__Work to be completed__
Make an exact copy of all the records.

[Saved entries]
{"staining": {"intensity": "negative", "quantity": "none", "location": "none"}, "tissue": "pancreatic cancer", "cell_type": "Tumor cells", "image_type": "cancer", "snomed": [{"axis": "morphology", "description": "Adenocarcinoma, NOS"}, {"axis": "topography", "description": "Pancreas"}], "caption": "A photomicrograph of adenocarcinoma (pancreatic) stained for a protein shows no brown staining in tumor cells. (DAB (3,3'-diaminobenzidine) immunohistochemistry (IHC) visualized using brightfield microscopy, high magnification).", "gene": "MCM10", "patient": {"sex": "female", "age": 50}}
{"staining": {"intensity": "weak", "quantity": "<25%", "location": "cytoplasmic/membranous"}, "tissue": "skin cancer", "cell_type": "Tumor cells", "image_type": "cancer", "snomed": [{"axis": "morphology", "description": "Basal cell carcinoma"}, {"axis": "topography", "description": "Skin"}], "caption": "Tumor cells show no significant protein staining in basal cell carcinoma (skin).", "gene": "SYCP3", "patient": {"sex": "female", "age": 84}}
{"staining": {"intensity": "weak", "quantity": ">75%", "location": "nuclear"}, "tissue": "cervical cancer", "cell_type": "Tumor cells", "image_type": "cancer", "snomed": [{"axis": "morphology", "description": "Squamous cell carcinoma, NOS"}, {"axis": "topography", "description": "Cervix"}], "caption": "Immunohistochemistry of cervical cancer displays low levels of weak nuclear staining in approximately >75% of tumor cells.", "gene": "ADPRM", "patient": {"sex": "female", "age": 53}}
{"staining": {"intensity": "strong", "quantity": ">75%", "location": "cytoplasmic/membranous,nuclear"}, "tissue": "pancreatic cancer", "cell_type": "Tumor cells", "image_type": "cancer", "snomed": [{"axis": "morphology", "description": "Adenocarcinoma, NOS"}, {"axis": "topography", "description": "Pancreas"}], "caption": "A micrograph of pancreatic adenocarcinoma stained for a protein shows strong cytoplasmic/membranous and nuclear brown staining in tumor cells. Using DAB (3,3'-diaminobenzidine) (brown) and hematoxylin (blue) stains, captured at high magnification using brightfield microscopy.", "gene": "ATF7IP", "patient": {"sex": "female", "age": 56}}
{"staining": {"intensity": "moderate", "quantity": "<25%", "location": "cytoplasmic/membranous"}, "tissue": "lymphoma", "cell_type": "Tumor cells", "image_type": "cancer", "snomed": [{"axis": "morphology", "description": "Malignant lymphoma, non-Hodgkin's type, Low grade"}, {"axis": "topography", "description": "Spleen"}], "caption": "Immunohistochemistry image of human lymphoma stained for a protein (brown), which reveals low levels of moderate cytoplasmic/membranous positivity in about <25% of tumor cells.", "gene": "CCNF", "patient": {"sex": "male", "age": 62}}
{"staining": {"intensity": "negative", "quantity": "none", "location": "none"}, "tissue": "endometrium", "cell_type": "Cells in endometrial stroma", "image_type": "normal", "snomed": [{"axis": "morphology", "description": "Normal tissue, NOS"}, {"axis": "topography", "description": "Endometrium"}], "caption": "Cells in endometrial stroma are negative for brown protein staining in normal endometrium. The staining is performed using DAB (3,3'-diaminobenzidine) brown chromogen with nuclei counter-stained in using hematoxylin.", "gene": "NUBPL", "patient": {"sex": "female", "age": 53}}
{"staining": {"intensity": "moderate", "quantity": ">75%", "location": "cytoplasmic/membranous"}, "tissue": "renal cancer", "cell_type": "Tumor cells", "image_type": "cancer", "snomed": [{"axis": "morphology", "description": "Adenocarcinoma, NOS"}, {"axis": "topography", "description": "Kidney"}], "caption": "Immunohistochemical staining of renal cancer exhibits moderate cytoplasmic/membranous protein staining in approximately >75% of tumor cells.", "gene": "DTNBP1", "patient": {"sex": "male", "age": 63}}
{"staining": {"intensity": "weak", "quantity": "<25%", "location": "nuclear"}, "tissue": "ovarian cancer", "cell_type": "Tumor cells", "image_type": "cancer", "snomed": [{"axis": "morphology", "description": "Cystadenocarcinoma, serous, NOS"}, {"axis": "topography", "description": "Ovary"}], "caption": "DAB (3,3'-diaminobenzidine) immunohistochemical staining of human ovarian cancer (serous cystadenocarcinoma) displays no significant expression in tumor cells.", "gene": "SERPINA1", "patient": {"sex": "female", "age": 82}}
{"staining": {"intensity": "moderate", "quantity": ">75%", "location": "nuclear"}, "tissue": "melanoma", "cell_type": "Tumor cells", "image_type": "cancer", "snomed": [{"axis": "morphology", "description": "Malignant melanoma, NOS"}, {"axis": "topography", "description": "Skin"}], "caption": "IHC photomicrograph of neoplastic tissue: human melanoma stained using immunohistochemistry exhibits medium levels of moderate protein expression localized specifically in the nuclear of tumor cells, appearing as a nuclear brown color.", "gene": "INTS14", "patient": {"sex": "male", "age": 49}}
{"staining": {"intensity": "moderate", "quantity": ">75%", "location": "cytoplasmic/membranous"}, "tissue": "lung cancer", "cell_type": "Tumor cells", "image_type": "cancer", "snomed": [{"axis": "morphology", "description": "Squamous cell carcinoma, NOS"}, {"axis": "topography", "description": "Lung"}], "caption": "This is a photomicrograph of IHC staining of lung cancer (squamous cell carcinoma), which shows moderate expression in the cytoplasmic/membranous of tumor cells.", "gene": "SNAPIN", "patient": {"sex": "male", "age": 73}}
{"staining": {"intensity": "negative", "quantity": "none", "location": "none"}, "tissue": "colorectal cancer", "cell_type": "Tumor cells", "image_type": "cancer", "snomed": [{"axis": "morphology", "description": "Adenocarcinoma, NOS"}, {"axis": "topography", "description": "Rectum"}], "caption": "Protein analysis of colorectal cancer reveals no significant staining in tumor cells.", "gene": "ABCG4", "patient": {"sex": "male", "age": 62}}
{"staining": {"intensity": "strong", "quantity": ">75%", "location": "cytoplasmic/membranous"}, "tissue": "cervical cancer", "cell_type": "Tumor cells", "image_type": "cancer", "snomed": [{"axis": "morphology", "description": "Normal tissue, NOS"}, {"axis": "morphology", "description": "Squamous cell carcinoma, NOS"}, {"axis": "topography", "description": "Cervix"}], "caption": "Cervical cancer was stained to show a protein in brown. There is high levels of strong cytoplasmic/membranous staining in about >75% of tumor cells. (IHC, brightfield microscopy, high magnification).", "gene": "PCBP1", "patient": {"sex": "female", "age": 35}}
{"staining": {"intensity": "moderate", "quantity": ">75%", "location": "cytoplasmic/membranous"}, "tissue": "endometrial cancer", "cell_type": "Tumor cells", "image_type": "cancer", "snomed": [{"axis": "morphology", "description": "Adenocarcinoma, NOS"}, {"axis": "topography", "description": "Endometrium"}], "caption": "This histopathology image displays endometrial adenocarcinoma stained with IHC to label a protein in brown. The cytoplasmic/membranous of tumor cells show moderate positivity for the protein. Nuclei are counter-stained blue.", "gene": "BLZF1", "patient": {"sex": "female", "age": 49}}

__Answer box__
{"staining": {"intensity": "negative", "quantity": "none", "location": "none"}, "tissue": "pancreatic cancer", "cell_type": "Tumor cells", "image_type": "cancer", "snomed": [{"axis": "morphology", "description": "Adenocarcinoma, NOS"}, {"axis": "topography", "description": "Pancreas"}], "caption": "A photomicrograph of adenocarcinoma (pancreatic) stained for a protein shows no brown staining in tumor cells. (DAB (3,3'-diaminobenzidine) immunohistochemistry (IHC) visualized using brightfield microscopy, high magnification).", "gene": "MCM10", "patient": {"sex": "female", "age": 50}}
{"staining": {"intensity": "weak", "quantity": "<25%", "location": "cytoplasmic/membranous"}, "tissue": "skin cancer", "cell_type": "Tumor cells", "image_type": "cancer", "snomed": [{"axis": "morphology", "description": "Basal cell carcinoma"}, {"axis": "topography", "description": "Skin"}], "caption": "Tumor cells show no significant protein staining in basal cell carcinoma (skin).", "gene": "SYCP3", "patient": {"sex": "female", "age": 84}}
{"staining": {"intensity": "weak", "quantity": ">75%", "location": "nuclear"}, "tissue": "cervical cancer", "cell_type": "Tumor cells", "image_type": "cancer", "snomed": [{"axis": "morphology", "description": "Squamous cell carcinoma, NOS"}, {"axis": "topography", "description": "Cervix"}], "caption": "Immunohistochemistry of cervical cancer displays low levels of weak nuclear staining in approximately >75% of tumor cells.", "gene": "ADPRM", "patient": {"sex": "female", "age": 53}}
{"staining": {"intensity": "strong", "quantity": ">75%", "location": "cytoplasmic/membranous,nuclear"}, "tissue": "pancreatic cancer", "cell_type": "Tumor cells", "image_type": "cancer", "snomed": [{"axis": "morphology", "description": "Adenocarcinoma, NOS"}, {"axis": "topography", "description": "Pancreas"}], "caption": "A micrograph of pancreatic adenocarcinoma stained for a protein shows strong cytoplasmic/membranous and nuclear brown staining in tumor cells. Using DAB (3,3'-diaminobenzidine) (brown) and hematoxylin (blue) stains, captured at high magnification using brightfield microscopy.", "gene": "ATF7IP", "patient": {"sex": "female", "age": 56}}
{"staining": {"intensity": "moderate", "quantity": "<25%", "location": "cytoplasmic/membranous"}, "tissue": "lymphoma", "cell_type": "Tumor cells", "image_type": "cancer", "snomed": [{"axis": "morphology", "description": "Malignant lymphoma, non-Hodgkin's type, Low grade"}, {"axis": "topography", "description": "Spleen"}], "caption": "Immunohistochemistry image of human lymphoma stained for a protein (brown), which reveals low levels of moderate cytoplasmic/membranous positivity in about <25% of tumor cells.", "gene": "CCNF", "patient": {"sex": "male", "age": 62}}
{"staining": {"intensity": "negative", "quantity": "none", "location": "none"}, "tissue": "endometrium", "cell_type": "Cells in endometrial stroma", "image_type": "normal", "snomed": [{"axis": "morphology", "description": "Normal tissue, NOS"}, {"axis": "topography", "description": "Endometrium"}], "caption": "Cells in endometrial stroma are negative for brown protein staining in normal endometrium. The staining is performed using DAB (3,3'-diaminobenzidine) brown chromogen with nuclei counter-stained in using hematoxylin.", "gene": "NUBPL", "patient": {"sex": "female", "age": 53}}
{"staining": {"intensity": "moderate", "quantity": ">75%", "location": "cytoplasmic/membranous"}, "tissue": "renal cancer", "cell_type": "Tumor cells", "image_type": "cancer", "snomed": [{"axis": "morphology", "description": "Adenocarcinoma, NOS"}, {"axis": "topography", "description": "Kidney"}], "caption": "Immunohistochemical staining of renal cancer exhibits moderate cytoplasmic/membranous protein staining in approximately >75% of tumor cells.", "gene": "DTNBP1", "patient": {"sex": "male", "age": 63}}
{"staining": {"intensity": "weak", "quantity": "<25%", "location": "nuclear"}, "tissue": "ovarian cancer", "cell_type": "Tumor cells", "image_type": "cancer", "snomed": [{"axis": "morphology", "description": "Cystadenocarcinoma, serous, NOS"}, {"axis": "topography", "description": "Ovary"}], "caption": "DAB (3,3'-diaminobenzidine) immunohistochemical staining of human ovarian cancer (serous cystadenocarcinoma) displays no significant expression in tumor cells.", "gene": "SERPINA1", "patient": {"sex": "female", "age": 82}}
{"staining": {"intensity": "moderate", "quantity": ">75%", "location": "nuclear"}, "tissue": "melanoma", "cell_type": "Tumor cells", "image_type": "cancer", "snomed": [{"axis": "morphology", "description": "Malignant melanoma, NOS"}, {"axis": "topography", "description": "Skin"}], "caption": "IHC photomicrograph of neoplastic tissue: human melanoma stained using immunohistochemistry exhibits medium levels of moderate protein expression localized specifically in the nuclear of tumor cells, appearing as a nuclear brown color.", "gene": "INTS14", "patient": {"sex": "male", "age": 49}}
{"staining": {"intensity": "moderate", "quantity": ">75%", "location": "cytoplasmic/membranous"}, "tissue": "lung cancer", "cell_type": "Tumor cells", "image_type": "cancer", "snomed": [{"axis": "morphology", "description": "Squamous cell carcinoma, NOS"}, {"axis": "topography", "description": "Lung"}], "caption": "This is a photomicrograph of IHC staining of lung cancer (squamous cell carcinoma), which shows moderate expression in the cytoplasmic/membranous of tumor cells.", "gene": "SNAPIN", "patient": {"sex": "male", "age": 73}}
{"staining": {"intensity": "negative", "quantity": "none", "location": "none"}, "tissue": "colorectal cancer", "cell_type": "Tumor cells", "image_type": "cancer", "snomed": [{"axis": "morphology", "description": "Adenocarcinoma, NOS"}, {"axis": "topography", "description": "Rectum"}], "caption": "Protein analysis of colorectal cancer reveals no significant staining in tumor cells.", "gene": "ABCG4", "patient": {"sex": "male", "age": 62}}
{"staining": {"intensity": "strong", "quantity": ">75%", "location": "cytoplasmic/membranous"}, "tissue": "cervical cancer", "cell_type": "Tumor cells", "image_type": "cancer", "snomed": [{"axis": "morphology", "description": "Normal tissue, NOS"}, {"axis": "morphology", "description": "Squamous cell carcinoma, NOS"}, {"axis": "topography", "description": "Cervix"}], "caption": "Cervical cancer was stained to show a protein in brown. There is high levels of strong cytoplasmic/membranous staining in about >75% of tumor cells. (IHC, brightfield microscopy, high magnification).", "gene": "PCBP1", "patient": {"sex": "female", "age": 35}}
{"staining": {"intensity": "moderate", "quantity": ">75%", "location": "cytoplasmic/membranous"}, "tissue": "endometrial cancer", "cell_type": "Tumor cells", "image_type": "cancer", "snomed": [{"axis": "morphology", "description": "Adenocarcinoma, NOS"}, {"axis": "topography", "description": "Endometrium"}], "caption": "This histopathology image displays endometrial adenocarcinoma stained with IHC to label a protein in brown. The cytoplasmic/membranous of tumor cells show moderate positivity for the protein. Nuclei are counter-stained blue.", "gene": "BLZF1", "patient": {"sex": "female", "age": 49}}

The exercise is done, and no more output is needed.